In diesem Zusammenhang gelingt es d. A. auch immer wieder, auf die Bedeutung der Gen-Texte, auf die Beziehungen Abrahams und seiner Verwandten zu anderen `Völkern´ hinzuweisen. Dies wird v.a. in den Erzählungen der `Wüstenwanderung´ mitbedacht. Während Israel nämlich Edom, dessen Stammvater Jakobs Bruder Esau ist, und Moab, dessen Stammvater Abrahams Neffe Lot ist, nicht angreift, werden die Amoriterkönige, die auf dem Boden `Kanaans´ wohnen,  vernichtet.

Die Texte, die von der Wüstenwanderung Israels erzählen, (Ex-Num; Num 33; Dtn 1-3), wie die Texte von Josua und Ri 1 weisen in der Auswahl alter Traditionen und in der konkreten Anwendung auf verschiedene Erzählkontexte ein einheitliches Schema auf.
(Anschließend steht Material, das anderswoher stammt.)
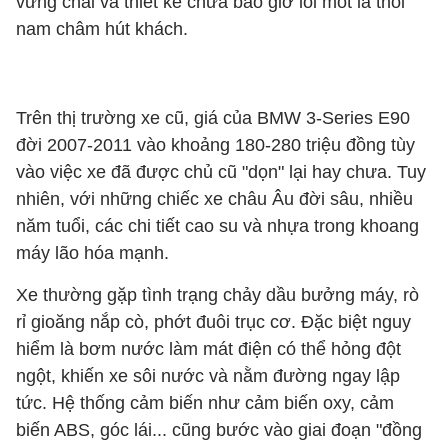
vững chãi và thiết kế chưa bao giờ lỗi mốt là thỏi
nam châm hút khách.
Trên thị trường xe cũ, giá của BMW 3-Series E90
đời 2007-2011 vào khoảng 180-280 triệu đồng tùy
vào việc xe đã được chủ cũ "dọn" lại hay chưa. Tuy
nhiên, với những chiếc xe châu Âu đời sâu, nhiều
năm tuổi, các chi tiết cao su và nhựa trong khoang
máy lão hóa mạnh.
Xe thường gặp tình trạng chảy dầu bưởng máy, rò
rỉ gioăng nắp cò, phớt đuôi trục cơ. Đặc biệt nguy
hiểm là bơm nước làm mát điện có thể hỏng đột
ngột, khiến xe sôi nước và nằm đường ngay lập
tức. Hệ thống cảm biến như cảm biến oxy, cảm
biến ABS, góc lái... cũng bước vào giai đoạn "đồng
Diese und ähnliche Ergebnisse können den überlegten Argumentationen Kallais entnommen werden. Dabei erweist sich v.a. seine methodische Reflexion, das gesamte literarische Endprodukt zu studieren, als hilfreich. Diese Methode verbietet es, aus ev. Unstimmigkeiten in den verschiedenen Textabschnitten vorschnell auf unterschiedliche, vielleicht sogar zeitlich weit auseinanderliegende Quellen zu schließen. Dadurch wird d.A. auch fähig, wesentliche, d.h. für das Verständnis des biblischen Textes relevante Unterschiede von eher zufälligen Traditionsüberschüssen oder Ungereimtheiten zu trennen. Mit viel Feingespür gelingt es d. A., den Sinn und die Bedeutung der biblischen Darstellungen, auch wenn sie auf den ersten Blick nicht übereinstimmen, auf dem Hintergrund einzelner Darstellungsstrategien zu deuten. Freilich wird nicht in allem das letzte Wort gesprochen sein. Wenn d. A. nämlich zum Ergebnis kommt, daß die frühe Monarchie als erlebte Geschichte den Hintergrund für die Erzählungen der Landnahme und -zuteilung darstelle, so bildet dies zwar eine Gegenposition zu etwaigen Theorien, die ein frühes Königtum von `Israel und Juda unter David bzw. Salomo´ negieren. Unklar bleibt jedoch die Tragweite der Aussage: „This date refers to the situation reflected in the territorial image of the texts. It does not necessarily indicate anything with regard to the authorship and stages or periods of composition and editorial activity.“ (S. 254) In welcher Periode ist die Komposition der Einwanderungs- und Landnahmeerzählungen noch möglich? Oder müßte man für eine diesbezügliche Datierung nicht auch theologische Konzeptionen wie z.B. die exklusive Stellung YHWHs berücksichtigen?

Aber auch ohne die Beantwortung dieser Frage gehört die `Forschungs-Summe´ Z. Kallais `Biblical Historiography and Historical Geography´ in den Handapparat jedes biblisch Interessierten.